A word of caution. The conversation also shines a light on the potential pitfalls of heavily relying on AI platforms. Jim references past experiences with Google: “You are tempting fate by opening up a way for consumers to access your product within a large language model.” This analogy resonates with me deeply, remembering the cautionary tales in tech history.
Yet, he warns: “The big bad wolf will come to your door and say everything’s cool.” It’s a timely reminder of the ever-competitive and unpredictable nature of tech alliances.
As a content strategist, I often wonder how my work feeds into the AI pipeline, especially the critical ‘rank and display’ stage.

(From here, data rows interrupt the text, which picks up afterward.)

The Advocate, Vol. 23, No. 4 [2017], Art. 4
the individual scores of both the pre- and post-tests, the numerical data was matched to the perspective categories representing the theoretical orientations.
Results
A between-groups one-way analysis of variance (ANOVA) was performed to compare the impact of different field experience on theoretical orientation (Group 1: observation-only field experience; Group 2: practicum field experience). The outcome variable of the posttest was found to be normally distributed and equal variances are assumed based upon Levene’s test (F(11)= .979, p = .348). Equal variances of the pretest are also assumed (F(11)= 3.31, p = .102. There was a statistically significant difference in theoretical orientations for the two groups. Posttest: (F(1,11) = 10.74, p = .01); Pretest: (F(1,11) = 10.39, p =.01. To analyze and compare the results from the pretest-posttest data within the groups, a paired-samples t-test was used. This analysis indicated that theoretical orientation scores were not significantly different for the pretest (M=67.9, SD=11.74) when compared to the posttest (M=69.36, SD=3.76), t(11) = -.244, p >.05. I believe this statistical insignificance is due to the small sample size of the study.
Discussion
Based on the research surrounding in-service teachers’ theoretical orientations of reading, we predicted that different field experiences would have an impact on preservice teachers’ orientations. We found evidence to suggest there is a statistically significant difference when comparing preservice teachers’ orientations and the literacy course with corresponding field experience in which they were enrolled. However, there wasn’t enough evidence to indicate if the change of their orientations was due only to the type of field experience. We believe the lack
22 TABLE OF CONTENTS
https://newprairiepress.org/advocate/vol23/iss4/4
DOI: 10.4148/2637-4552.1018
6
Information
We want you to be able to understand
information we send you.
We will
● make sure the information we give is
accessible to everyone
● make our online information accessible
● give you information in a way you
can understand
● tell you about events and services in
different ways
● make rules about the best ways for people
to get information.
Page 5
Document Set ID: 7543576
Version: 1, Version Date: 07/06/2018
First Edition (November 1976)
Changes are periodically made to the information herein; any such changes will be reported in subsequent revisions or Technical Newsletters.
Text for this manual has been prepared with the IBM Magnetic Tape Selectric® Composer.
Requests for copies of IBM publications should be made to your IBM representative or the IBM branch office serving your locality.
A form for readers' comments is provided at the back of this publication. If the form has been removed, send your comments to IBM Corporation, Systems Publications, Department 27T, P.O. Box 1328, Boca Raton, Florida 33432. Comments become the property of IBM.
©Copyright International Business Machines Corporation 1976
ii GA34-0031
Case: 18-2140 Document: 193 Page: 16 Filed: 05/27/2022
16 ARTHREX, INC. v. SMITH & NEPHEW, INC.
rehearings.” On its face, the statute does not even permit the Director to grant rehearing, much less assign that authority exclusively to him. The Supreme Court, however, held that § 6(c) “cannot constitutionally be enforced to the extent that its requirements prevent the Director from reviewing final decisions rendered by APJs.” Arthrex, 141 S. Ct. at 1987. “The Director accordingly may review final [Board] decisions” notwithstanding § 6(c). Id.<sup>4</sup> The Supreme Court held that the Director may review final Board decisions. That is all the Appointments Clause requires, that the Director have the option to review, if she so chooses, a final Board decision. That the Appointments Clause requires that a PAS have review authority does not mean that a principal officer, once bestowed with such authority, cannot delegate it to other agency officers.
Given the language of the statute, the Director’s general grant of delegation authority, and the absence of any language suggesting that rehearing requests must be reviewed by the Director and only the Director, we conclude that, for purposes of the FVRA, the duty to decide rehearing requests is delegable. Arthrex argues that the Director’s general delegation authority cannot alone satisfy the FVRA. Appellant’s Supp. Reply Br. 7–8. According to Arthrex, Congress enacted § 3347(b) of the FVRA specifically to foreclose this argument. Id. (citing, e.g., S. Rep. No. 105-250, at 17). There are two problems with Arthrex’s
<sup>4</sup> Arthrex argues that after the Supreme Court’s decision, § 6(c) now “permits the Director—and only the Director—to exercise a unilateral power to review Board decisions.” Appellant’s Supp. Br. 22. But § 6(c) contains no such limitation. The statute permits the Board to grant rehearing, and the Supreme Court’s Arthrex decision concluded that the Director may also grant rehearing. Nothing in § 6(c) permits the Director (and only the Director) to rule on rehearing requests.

Understanding the annotation, recruitment, grounding, display, and won gates is crucial to ensure that AI engines trust and recommend my content.
The DSCRI infrastructure phase kickstarts the journey by handling discovery through indexing, where content is either picked up or left out.
In the competitive phase, ARGDW tests not only require content to pass but to outperform alternatives, ensuring it doesn’t end up losing to better-annotated competitors.
The ARGDW phase is about survival of the fittest, determining if assistive engines will utilize the content I create.
Where ‘rank and display’ once muddied distinctions, understanding and optimizing each gate individually can significantly improve content visibility and ranking success.
The Competitive Turn: Transitioning from Absolute to Relative Tests
This transition is pivotal—the moment where content quality impacts competitive performance most critically.
When moving from DSCRI to ARGDW, the system stops merely verifying presence and starts comparing content quality against competitors.
Every piece from annotation forward requires content to excel over potential alternatives, making confidence scores relative to others on similar topics.
Here, efforts at preparing content fully come to fruition as the engine pits it against competitors.
I’ve found an incredible new way to streamline content creation, competitive analysis, reporting, and monitoring with the latest Profound Agents feature. We can now effortlessly integrate prompt volume data directly into any Profound Agent, bringing together all our workflows into a single platform. This innovation is perfect for marketers looking to enhance efficiency.